* **READING TEXT**:
++++++

- Supreme Court of the United States

Argued January 17, 1979 Decided March 27, 1979
- Full case name: Delaware v. Prouse
- Citations: 440 U.S. 648 (more) 99 S. Ct. 1391; 59 L. Ed. 2d 660

Case history
- Prior: State v. Prouse, 382 A.2d 1359 (Del. 1978); cert. granted, 439 U.S. 816 (1978).

Holding
- Unless there is at least articulable and reasonable suspicion that a motorist is unlicensed, an automobile is not registered, or that either the vehicle or an occupant is otherwise subject to seizure for violation of law, stopping an automobile and detaining the driver to check his driver's license and the registration of the automobile are unreasonable under the Fourth Amendment.

++++++

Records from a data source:
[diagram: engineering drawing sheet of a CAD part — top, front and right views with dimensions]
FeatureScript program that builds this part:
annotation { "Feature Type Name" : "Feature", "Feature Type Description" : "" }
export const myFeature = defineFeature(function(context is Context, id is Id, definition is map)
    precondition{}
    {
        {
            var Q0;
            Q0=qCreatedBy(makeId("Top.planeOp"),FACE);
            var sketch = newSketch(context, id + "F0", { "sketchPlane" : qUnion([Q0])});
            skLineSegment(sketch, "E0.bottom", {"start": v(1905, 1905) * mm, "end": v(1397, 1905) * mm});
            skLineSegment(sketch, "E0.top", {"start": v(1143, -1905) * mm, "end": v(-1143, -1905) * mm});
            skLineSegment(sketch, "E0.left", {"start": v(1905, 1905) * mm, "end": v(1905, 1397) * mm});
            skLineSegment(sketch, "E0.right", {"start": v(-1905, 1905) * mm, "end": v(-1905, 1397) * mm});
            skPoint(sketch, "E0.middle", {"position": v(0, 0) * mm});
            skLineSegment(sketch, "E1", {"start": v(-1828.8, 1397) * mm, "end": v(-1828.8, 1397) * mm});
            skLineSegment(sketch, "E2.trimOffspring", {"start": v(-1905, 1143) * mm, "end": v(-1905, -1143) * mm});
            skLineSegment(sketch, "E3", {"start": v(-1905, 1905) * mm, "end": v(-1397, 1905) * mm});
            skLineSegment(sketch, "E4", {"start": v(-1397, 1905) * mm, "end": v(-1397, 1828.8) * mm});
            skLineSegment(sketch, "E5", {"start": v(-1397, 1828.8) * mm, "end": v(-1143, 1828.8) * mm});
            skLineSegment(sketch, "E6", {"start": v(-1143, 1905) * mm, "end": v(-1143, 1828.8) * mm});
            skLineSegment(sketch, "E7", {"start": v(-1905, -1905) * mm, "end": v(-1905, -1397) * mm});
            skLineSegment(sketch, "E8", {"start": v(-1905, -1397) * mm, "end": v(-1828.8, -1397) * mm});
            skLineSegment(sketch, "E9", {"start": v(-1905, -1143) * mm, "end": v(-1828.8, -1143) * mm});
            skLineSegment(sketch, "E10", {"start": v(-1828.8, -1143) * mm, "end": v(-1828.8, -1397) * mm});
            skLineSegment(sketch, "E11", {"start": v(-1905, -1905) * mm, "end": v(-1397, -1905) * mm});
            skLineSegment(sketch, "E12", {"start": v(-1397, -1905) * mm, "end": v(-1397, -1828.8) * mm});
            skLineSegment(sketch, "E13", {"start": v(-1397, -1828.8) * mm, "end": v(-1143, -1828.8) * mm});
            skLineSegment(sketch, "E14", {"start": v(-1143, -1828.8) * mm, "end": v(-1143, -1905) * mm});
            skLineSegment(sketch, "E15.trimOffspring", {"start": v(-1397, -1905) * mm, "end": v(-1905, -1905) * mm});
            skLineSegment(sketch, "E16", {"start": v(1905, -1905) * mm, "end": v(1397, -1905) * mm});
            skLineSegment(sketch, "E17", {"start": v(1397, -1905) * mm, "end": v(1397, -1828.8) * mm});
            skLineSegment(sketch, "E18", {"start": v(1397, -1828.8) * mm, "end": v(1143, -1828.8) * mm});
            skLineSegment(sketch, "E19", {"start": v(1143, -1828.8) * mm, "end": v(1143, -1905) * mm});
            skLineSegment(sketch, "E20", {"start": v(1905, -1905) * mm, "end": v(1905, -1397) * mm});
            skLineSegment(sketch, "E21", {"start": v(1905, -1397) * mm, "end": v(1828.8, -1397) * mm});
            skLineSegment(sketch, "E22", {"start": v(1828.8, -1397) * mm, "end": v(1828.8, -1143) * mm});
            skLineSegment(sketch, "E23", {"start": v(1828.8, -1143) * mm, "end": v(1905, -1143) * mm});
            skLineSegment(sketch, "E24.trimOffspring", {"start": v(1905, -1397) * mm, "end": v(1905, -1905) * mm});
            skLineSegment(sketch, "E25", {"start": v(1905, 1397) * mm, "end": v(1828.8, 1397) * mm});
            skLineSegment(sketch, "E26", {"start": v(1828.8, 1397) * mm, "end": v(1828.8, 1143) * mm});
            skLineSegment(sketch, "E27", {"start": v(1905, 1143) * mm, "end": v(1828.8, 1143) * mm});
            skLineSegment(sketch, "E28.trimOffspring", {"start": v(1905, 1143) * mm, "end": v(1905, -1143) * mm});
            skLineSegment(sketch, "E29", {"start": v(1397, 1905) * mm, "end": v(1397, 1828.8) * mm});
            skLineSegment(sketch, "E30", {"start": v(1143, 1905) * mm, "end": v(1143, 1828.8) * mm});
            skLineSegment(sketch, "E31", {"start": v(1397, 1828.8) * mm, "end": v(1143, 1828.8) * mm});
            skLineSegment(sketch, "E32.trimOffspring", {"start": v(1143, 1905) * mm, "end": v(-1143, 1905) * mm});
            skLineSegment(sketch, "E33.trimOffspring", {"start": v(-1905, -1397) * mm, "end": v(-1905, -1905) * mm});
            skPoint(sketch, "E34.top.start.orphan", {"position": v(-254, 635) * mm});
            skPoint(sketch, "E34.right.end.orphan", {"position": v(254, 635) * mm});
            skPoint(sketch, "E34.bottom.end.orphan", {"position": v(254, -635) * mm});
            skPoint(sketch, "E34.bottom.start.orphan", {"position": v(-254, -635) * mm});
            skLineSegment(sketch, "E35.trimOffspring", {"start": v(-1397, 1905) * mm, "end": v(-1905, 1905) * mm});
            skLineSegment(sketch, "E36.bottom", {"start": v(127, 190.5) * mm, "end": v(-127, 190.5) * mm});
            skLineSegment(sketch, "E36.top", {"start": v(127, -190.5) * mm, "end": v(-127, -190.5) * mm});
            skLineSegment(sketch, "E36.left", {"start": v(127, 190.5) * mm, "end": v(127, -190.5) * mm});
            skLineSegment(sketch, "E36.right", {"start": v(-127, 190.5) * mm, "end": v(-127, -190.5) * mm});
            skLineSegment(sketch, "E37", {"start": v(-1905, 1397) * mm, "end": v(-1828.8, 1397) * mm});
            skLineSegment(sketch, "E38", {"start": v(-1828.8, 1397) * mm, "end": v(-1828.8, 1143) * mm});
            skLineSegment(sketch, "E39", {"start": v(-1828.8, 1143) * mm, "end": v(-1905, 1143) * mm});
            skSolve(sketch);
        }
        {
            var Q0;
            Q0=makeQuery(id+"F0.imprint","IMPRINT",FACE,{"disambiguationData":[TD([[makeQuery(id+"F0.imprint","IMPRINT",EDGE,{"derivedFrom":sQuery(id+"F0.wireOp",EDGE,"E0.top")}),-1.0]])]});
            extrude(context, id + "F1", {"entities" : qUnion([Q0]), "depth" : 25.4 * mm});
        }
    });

++++++

* **USING THE INFORMATION**:
(A) Answer these questions from the Delaware v. Prouse case summary:
(i) On what date was the case argued?
(ii) What is the citation for the prior state decision?
(iii) Under which amendment does the holding call the stops unreasonable?
(B) How would the Delaware v. Prouse case summary go on after its holding? Write the next part.

* **TASK RESPONSES**:
(A)
(i) January 17, 1979
(ii) State v. Prouse, 382 A.2d 1359 (Del. 1978)
(iii) The Fourth Amendment

(B)
Court membership
- Chief Justice Warren E. Burger Associate Justices William J. Brennan Jr. · Potter Stewart Byron White · Thurgood Marshall Harry Blackmun · Lewis F. Powell Jr. William Rehnquist · John P. Stevens

Case opinions
- Majority: White, joined by Burger, Brennan, Stewart, Marshall, Blackmun, Powell, Stevens
- Concurrence: Blackmun, joined by Powell
- Dissent: Rehnquist

Laws applied
- U.S. Const. amends. IV, XIV

= Delaware v. Prouse =

Delaware v. Prouse, 440 U.S. 648 (1979), was a United States Supreme Court case in which the Court held that police may not stop motorists without any reasonable suspicion to suspect crime or illegal activity to check their driver's license and auto registration.